===== Source data

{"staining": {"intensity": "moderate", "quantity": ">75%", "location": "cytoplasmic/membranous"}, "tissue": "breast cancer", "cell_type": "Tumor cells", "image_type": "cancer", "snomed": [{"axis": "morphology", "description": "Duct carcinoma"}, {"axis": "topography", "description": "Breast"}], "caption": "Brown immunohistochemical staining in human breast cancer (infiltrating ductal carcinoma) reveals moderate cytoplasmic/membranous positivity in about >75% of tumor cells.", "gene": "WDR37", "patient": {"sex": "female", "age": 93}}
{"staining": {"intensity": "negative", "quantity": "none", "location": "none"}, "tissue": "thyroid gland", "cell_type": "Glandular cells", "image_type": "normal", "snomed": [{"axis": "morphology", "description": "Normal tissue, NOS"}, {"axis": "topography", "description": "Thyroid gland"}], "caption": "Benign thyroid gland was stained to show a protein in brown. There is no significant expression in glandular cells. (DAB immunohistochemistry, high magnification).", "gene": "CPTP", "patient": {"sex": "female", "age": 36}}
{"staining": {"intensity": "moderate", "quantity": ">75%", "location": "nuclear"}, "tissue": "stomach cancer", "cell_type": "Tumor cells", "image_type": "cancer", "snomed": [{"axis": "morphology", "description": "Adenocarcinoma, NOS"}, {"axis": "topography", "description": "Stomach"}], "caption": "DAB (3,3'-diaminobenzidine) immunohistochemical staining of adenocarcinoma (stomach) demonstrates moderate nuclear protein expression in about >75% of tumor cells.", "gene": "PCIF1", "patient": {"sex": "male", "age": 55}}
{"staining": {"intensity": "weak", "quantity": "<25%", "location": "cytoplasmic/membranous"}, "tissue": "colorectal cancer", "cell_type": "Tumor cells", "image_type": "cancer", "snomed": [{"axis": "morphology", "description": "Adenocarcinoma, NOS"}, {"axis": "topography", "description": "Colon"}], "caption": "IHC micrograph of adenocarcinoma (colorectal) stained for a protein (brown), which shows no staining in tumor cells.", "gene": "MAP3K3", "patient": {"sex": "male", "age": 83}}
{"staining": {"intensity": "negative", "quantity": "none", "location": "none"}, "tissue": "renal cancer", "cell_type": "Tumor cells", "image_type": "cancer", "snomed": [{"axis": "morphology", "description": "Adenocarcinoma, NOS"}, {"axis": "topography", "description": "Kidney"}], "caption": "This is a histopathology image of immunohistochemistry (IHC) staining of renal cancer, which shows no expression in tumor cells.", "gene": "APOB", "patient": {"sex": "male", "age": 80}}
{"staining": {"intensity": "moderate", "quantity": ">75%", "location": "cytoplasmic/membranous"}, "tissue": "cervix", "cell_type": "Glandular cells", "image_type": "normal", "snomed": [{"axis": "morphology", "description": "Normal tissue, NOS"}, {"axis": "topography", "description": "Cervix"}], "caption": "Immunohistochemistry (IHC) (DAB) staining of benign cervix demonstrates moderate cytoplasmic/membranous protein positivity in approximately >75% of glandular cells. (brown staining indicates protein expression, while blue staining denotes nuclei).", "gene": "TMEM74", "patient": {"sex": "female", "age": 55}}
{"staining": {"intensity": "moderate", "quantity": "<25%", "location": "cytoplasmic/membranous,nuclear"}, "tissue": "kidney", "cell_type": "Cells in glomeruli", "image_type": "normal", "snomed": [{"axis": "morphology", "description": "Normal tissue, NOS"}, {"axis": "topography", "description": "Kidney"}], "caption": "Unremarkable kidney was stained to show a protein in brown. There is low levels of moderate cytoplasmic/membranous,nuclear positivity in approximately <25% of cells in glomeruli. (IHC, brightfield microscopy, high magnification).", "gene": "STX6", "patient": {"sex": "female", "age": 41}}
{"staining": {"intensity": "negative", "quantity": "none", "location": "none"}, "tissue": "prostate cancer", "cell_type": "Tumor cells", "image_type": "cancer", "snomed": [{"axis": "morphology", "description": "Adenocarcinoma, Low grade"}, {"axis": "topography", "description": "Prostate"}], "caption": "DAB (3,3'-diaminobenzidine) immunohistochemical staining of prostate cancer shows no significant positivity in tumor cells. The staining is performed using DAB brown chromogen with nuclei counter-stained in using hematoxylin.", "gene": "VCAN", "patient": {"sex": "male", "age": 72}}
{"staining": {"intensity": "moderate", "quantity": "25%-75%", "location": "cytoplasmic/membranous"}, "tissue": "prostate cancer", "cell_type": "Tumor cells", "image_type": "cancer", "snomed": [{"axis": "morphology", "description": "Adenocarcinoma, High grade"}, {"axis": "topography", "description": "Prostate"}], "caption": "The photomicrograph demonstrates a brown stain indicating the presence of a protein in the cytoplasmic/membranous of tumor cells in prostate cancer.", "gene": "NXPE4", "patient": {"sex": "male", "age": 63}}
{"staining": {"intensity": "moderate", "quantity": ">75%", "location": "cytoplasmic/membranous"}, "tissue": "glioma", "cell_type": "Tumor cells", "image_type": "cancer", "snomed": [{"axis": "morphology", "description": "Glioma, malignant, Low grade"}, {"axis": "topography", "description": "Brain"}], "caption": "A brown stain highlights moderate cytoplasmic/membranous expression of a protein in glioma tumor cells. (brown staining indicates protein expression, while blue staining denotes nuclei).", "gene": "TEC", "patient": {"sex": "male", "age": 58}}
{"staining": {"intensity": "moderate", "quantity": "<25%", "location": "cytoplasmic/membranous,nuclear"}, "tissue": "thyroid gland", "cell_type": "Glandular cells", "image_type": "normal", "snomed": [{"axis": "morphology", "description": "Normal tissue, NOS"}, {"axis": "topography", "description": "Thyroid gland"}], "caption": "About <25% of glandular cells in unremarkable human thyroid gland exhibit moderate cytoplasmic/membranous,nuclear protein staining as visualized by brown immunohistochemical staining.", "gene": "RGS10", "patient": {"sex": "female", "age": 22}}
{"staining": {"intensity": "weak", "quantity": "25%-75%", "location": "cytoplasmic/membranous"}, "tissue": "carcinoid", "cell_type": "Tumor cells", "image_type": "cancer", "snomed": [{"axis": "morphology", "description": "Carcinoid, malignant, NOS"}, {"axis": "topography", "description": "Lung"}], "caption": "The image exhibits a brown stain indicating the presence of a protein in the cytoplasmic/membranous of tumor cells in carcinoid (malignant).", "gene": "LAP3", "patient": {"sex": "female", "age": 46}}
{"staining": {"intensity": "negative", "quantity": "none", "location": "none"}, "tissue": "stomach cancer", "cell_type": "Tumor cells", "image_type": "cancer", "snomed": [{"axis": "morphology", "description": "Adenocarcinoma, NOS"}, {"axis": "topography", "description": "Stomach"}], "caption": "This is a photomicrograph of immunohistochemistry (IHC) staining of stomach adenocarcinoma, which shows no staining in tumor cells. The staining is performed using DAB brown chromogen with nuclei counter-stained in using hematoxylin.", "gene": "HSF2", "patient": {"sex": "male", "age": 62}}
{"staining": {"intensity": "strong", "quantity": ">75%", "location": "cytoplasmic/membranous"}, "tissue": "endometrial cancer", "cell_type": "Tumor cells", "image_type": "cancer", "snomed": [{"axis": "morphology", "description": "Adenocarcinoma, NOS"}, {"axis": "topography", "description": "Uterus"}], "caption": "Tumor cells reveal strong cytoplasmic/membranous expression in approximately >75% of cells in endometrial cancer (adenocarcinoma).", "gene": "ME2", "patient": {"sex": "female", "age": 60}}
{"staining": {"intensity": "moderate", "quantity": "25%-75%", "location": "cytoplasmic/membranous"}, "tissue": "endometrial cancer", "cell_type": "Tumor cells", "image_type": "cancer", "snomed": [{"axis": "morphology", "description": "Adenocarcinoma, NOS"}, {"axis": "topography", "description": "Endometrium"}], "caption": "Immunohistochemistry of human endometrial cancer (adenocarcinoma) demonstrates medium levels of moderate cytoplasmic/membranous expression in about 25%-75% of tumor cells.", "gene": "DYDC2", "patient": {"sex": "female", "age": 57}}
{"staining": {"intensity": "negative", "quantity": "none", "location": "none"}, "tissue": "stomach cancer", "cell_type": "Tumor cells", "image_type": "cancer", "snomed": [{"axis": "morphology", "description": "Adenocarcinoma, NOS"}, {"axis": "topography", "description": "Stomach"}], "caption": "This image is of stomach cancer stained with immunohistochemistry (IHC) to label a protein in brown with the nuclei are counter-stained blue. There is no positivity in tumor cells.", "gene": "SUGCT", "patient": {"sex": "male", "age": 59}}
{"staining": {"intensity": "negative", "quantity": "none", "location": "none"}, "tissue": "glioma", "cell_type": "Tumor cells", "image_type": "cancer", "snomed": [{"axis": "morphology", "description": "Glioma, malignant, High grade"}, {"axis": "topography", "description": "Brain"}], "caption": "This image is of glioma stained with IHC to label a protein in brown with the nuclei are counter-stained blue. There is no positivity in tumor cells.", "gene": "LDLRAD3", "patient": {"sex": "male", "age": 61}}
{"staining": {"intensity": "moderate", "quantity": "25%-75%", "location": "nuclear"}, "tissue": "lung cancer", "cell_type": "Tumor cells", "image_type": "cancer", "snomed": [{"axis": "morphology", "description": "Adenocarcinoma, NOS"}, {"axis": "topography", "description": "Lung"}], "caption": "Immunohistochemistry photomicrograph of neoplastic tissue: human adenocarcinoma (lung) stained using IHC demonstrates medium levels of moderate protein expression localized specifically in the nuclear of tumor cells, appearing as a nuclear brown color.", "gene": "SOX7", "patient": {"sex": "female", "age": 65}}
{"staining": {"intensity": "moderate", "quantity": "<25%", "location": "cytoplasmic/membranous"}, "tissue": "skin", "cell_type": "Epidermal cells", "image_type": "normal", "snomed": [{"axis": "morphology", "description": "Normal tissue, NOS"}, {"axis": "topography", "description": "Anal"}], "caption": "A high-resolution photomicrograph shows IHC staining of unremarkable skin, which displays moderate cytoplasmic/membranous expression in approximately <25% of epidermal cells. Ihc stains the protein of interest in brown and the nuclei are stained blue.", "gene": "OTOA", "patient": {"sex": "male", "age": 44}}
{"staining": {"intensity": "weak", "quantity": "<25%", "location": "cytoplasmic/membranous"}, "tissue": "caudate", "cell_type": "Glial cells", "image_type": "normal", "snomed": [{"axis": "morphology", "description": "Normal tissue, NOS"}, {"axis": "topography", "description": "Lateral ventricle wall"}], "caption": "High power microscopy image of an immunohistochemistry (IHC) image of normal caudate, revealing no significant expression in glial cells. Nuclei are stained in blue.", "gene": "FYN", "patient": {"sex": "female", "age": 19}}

==========

[Problem]
Give again, exactly as written, the lines running from the first line of the data above through the line that contains "staining of adenocarcinoma".

[Result for this exercise]
{"staining": {"intensity": "moderate", "quantity": ">75%", "location": "cytoplasmic/membranous"}, "tissue": "breast cancer", "cell_type": "Tumor cells", "image_type": "cancer", "snomed": [{"axis": "morphology", "description": "Duct carcinoma"}, {"axis": "topography", "description": "Breast"}], "caption": "Brown immunohistochemical staining in human breast cancer (infiltrating ductal carcinoma) reveals moderate cytoplasmic/membranous positivity in about >75% of tumor cells.", "gene": "WDR37", "patient": {"sex": "female", "age": 93}}
{"staining": {"intensity": "negative", "quantity": "none", "location": "none"}, "tissue": "thyroid gland", "cell_type": "Glandular cells", "image_type": "normal", "snomed": [{"axis": "morphology", "description": "Normal tissue, NOS"}, {"axis": "topography", "description": "Thyroid gland"}], "caption": "Benign thyroid gland was stained to show a protein in brown. There is no significant expression in glandular cells. (DAB immunohistochemistry, high magnification).", "gene": "CPTP", "patient": {"sex": "female", "age": 36}}
{"staining": {"intensity": "moderate", "quantity": ">75%", "location": "nuclear"}, "tissue": "stomach cancer", "cell_type": "Tumor cells", "image_type": "cancer", "snomed": [{"axis": "morphology", "description": "Adenocarcinoma, NOS"}, {"axis": "topography", "description": "Stomach"}], "caption": "DAB (3,3'-diaminobenzidine) immunohistochemical staining of adenocarcinoma (stomach) demonstrates moderate nuclear protein expression in about >75% of tumor cells.", "gene": "PCIF1", "patient": {"sex": "male", "age": 55}}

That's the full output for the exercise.